# *fotd: full face look done by MAC ma



## sassy*girl (Mar 9, 2005)

This one was done by a MAC ma at a store. It was taken last June when it was my 18th birthday party, but I never got to post it here. I don't really remember everything he used, but he was really nice and showed me different combos before we started. Too bad, I forgot his name as well =X

Anyway, here's the pic:
image

Products used that I remember:
Select SPF 15 foundation
Select Cover Up concealer
Studio Fix powder for some areas
Blush in Pink Swoon
Lustreglass in Little VI
Waterproof Mascara in Black
Paint in Canton Candy
Cranberry e/s [he used more, but I can't remember those]
I'm not sure if he used an Eye Kohl or an eyeliner...

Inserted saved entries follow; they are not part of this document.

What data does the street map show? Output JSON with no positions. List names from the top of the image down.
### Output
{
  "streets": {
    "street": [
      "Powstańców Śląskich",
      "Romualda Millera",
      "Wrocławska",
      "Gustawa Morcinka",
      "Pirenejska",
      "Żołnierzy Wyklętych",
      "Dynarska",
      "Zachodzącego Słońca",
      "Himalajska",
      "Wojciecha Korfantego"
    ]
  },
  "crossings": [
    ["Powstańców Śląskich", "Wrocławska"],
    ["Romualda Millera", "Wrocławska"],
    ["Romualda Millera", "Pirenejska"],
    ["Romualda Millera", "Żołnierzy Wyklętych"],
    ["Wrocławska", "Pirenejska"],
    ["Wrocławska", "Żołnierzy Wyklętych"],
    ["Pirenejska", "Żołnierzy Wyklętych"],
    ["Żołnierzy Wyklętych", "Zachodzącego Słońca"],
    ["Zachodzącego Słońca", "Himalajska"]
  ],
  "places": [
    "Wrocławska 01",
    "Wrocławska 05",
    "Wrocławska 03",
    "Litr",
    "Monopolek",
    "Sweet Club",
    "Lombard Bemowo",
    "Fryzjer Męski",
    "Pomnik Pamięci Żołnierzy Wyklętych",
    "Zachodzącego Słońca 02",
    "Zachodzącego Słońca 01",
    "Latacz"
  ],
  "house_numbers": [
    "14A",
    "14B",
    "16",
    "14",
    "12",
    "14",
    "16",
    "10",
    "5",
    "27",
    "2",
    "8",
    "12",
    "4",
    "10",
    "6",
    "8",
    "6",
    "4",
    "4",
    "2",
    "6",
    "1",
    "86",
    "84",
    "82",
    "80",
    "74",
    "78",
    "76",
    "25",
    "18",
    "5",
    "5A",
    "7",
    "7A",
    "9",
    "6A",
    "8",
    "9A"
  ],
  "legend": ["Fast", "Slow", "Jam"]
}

Haha, sorry... I forgot some stuff!


----------



## Kittybee (Mar 9, 2005)

You look gorgeous! and the make-up suits you very nicely


----------



## jamiemeng (Mar 9, 2005)

you look gorgeous in that picture. Thanks


----------



## Juneplum (Mar 10, 2005)

very pretty =)


----------



## michelleezy (Mar 11, 2005)

pretty!! i remember my makeup was really similar for my friends wedding (i was a bridesmaid)...


----------



## sassy*girl (Mar 11, 2005)

thanks everyone!

ooh, that's awesome michelleezy 
	

	
	
		
		

		
		
	


	




 the last bridesmaid gown i wore was orangey-gold. it sounds tacky but it was such a nice colour for a summer wedding 
	

	
	
		
		

		
		
	


	




 but nope, my makeup didn't match the dress for that wedding. hahaha


----------



## Julie (Mar 11, 2005)

Very Pretty but I think you do your makeup better!


----------



## metarob (Mar 6, 2006)

I know you posted that picture 2 years ago, but I have a lot of catching up to do. I'm new 
	

	
	
		
		

		
		
	


	




.  You are so beautiful!


----------



## Luxurious (Mar 6, 2006)

very nice...


----------



## fireatwill (Mar 6, 2006)

wow that looks great!


----------



## pushhupsindrag (Mar 6, 2006)

pretty!


----------



## KJam (Mar 6, 2006)

beautiful


----------



## Sushi_Flower (Mar 6, 2006)

Where is Sassy Girl these days???


----------



## vivaluxri (Mar 13, 2009)

big 2nd!


----------



## kattybadatty (Mar 13, 2009)

really pretty! i love those colors around dark eyes


----------



## barbie_hot (Mar 18, 2009)

Nice and it suits u


----------



## Krasevayadancer (Mar 18, 2009)

Looks like the ma did a fantastic job


----------